Manifestação em São Paulo reivindica fim da escala 6×1 e combate ao feminicídio

medidas de enfrentamento ao feminicídio no país. Diversas pessoas
Reprodução Jovempan

Centrais sindicais e diversos movimentos sociais reuniram-se nesta sexta-feira (1º), na Praça Roosevelt, no centro de São Paulo, para um ato público que colocou em pauta duas demandas centrais: a extinção da escala de trabalho 6×1 e a implementação de medidas mais rigorosas contra o feminicídio no Brasil.
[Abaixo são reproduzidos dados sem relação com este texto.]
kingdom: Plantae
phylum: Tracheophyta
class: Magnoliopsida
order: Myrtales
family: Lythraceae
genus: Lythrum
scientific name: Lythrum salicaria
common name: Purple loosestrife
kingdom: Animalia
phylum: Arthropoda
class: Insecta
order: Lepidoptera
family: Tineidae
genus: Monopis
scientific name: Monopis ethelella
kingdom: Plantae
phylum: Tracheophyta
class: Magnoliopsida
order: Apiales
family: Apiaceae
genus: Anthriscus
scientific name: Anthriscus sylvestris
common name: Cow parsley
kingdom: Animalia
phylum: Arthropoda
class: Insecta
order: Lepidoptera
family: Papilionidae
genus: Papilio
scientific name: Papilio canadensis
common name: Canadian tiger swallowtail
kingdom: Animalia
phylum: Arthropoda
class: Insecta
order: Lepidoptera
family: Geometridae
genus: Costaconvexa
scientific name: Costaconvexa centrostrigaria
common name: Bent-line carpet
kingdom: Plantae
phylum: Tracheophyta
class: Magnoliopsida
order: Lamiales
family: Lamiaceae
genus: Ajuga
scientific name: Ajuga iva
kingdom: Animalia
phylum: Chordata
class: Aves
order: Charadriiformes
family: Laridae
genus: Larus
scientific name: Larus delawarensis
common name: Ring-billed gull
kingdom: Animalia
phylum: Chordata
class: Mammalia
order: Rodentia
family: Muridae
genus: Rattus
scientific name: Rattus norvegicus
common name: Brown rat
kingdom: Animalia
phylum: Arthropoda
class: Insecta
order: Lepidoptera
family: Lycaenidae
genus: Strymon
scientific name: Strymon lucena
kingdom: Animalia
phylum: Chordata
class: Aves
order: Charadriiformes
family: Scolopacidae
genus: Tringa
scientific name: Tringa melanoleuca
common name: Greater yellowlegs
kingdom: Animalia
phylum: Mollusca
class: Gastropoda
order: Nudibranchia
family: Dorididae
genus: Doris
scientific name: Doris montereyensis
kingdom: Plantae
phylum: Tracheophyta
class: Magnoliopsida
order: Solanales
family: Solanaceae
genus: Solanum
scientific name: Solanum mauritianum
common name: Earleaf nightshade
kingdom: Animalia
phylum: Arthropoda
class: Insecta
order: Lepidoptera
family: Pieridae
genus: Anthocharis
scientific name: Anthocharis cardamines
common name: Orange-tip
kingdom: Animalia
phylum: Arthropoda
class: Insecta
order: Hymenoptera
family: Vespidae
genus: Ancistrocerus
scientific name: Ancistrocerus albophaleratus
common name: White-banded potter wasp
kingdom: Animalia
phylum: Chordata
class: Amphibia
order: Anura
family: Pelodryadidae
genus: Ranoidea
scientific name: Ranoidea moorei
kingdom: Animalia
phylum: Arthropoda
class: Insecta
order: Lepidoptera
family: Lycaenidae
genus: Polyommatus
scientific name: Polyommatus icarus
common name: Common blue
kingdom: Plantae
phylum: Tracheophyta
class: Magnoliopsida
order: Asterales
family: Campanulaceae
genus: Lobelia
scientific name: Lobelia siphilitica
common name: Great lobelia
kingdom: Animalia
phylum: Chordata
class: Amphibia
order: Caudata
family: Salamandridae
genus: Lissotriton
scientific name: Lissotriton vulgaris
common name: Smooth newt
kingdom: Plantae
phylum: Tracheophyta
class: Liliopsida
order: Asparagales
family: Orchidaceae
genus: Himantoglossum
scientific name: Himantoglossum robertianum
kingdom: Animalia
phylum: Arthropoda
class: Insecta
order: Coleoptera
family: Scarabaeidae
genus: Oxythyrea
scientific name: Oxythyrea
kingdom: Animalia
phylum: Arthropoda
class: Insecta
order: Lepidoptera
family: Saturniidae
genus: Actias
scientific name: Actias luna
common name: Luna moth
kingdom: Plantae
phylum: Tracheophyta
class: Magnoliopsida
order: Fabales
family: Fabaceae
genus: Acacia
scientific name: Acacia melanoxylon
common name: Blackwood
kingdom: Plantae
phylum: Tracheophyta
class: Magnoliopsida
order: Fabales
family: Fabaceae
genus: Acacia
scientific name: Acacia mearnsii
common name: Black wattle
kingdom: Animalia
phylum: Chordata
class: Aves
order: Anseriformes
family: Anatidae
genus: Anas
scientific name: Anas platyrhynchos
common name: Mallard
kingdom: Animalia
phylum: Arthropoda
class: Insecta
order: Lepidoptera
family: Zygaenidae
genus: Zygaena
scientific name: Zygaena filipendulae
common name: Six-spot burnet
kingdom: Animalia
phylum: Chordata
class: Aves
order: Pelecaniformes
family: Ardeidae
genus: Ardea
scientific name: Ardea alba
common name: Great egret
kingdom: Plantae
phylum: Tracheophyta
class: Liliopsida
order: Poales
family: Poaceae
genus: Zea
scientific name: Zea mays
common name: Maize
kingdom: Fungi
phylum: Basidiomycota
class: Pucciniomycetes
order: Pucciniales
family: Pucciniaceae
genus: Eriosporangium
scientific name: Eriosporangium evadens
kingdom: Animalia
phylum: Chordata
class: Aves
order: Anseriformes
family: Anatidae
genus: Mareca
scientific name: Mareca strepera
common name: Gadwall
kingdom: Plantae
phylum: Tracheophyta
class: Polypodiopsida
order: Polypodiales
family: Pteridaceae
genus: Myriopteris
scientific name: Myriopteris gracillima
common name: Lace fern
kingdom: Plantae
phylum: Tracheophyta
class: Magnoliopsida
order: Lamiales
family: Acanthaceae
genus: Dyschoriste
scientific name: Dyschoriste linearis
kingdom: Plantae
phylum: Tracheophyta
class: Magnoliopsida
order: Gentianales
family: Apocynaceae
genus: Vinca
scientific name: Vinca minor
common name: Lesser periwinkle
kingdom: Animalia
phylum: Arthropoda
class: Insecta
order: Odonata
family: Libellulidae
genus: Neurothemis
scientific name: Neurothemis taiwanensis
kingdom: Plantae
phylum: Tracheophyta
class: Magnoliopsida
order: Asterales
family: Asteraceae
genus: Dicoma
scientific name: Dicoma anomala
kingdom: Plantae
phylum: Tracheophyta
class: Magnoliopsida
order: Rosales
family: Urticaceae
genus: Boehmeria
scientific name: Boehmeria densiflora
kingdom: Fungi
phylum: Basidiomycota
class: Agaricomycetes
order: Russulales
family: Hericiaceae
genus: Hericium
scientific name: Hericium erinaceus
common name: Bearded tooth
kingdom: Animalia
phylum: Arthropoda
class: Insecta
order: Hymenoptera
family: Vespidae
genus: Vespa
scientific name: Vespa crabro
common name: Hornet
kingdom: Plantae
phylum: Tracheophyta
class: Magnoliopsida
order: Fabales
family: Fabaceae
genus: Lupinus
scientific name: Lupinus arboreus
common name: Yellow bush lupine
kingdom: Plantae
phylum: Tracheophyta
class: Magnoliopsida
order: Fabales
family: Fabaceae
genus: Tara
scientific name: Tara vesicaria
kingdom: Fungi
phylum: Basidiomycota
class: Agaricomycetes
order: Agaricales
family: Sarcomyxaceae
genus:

Durante o evento, participantes utilizaram cartazes e vestimentas para expressar críticas diretas à atuação de parlamentares no Congresso Nacional em relação aos direitos trabalhistas.

O professor da rede pública Marco Antônio Ferreira, presente no ato, ressaltou a dificuldade de conscientizar as novas gerações sobre a importância da Consolidação das Leis do Trabalho (CLT). Segundo o educador, o avanço da chamada pejotização — a contratação de funcionários como Pessoa Jurídica — tem fragilizado a proteção social. Esse modelo de vínculo, muitas vezes adotado por Microempreendedores Individuais (MEI), retira direitos fundamentais como férias remuneradas, 13º salário e a assistência em casos de doença.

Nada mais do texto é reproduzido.